# [Stored items]
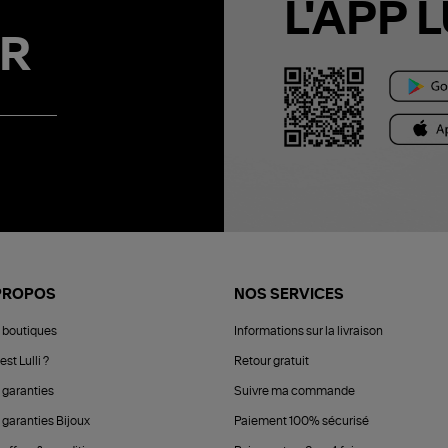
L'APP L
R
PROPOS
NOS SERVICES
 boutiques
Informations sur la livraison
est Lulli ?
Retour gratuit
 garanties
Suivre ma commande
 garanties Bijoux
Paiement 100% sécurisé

# [EXERCISE OBJECTIVE]
Output nothing but the line containing "Informations sur la livraison" and each line after it in the entries above, exactly as written.

# [RESULT OF THE EXERCISE]
Informations sur la livraison
est Lulli ?
Retour gratuit
 garanties
Suivre ma commande
 garanties Bijoux
Paiement 100% sécurisé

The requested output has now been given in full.